Não se esqueça de olhar para o céu estrelado de San Pedro e observar eventuais mudanças de paisagem. Qualquer passeio no deserto reserva surpresas.
  • Para não ser enganado
Tudo em San Pedro de Atacama é caro. A cidade vive de turismo - pra não dizer da exploração de estrangeiros. Como trabalham com super faturamento, quase todos os tours e serviços são passíveis de negociação e baixa de preço. Não aceite a primeira oferta que te fizerem.

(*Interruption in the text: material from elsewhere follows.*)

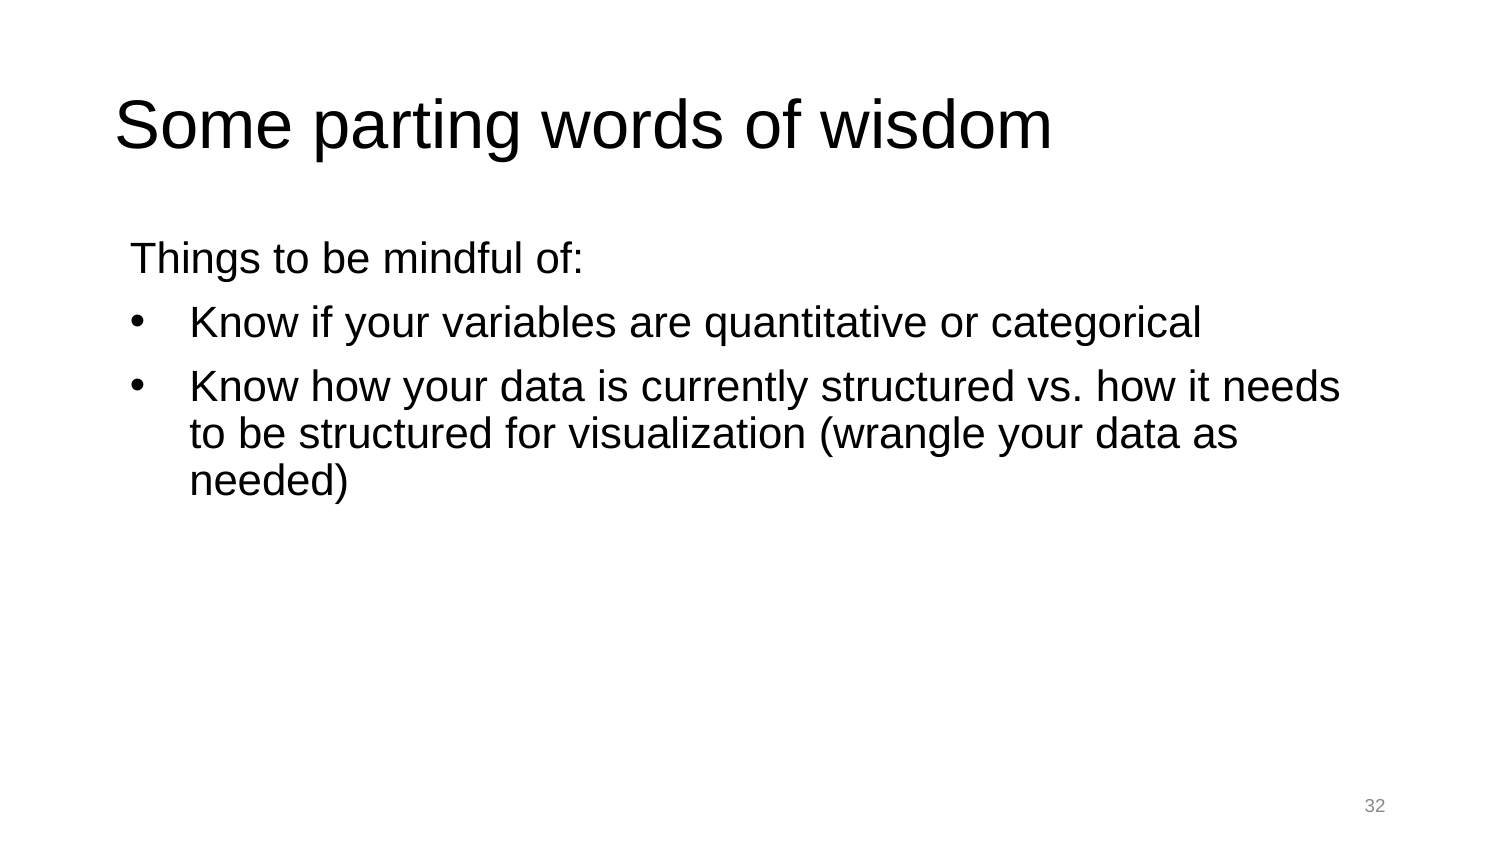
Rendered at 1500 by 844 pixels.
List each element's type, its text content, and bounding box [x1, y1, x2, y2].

list Things to be mindful of: Know if your variables are quantitative or categorical Know how your data is currently structured vs. how it needs to be structured for visualization (wrangle your data as needed) [103, 224, 1397, 760]
slide_number 32 [1059, 782, 1397, 827]
title Some parting words of wisdom [103, 44, 1397, 208]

Nos bares e restaurantes o costume é deixar 10% de gorjeta (ou propina, como se diz em espanhol) ainda que não venha previsto na conta. Brasileiros são conhecidos como “mão de vaca” no quesito propina e a surpresa de uma boa gorjeta pode garantir atendimento diferenciado tanto em restaurantes como para guias turísticos e prestadores de serviços.

(Praça principal em festa religiosa que precede o carnaval )

Tamira Marinho é jornalista pela UFMG. Estudou letras por um semestre em Buenos Aires e desistiu de um retiro espiritual na Tailândia para correr atrás de uma paixão e morar no deserto do Atacama. Ela diz que só se envolve com o que se apaixona, e sabe que se envolve com coisa demais. Entre um trabalho e outro, ela tenta ser nadadora, meditante e bailarina de fim de semana. Para saber mais sobre a Tamira é só clicar aqui.

Um comentário:

  1. Legal sua viagem ... estive em San Pedro de Atacama por duas vezes, 2012 e 2013, e olha que não costumo voltar em tão pouco tempo a lugares que conheço. Cidade maravilhosa, passeios recheados de surpresas ... até pensei em ficar por lá .. quem sabe morar. Viagem que vale a pena.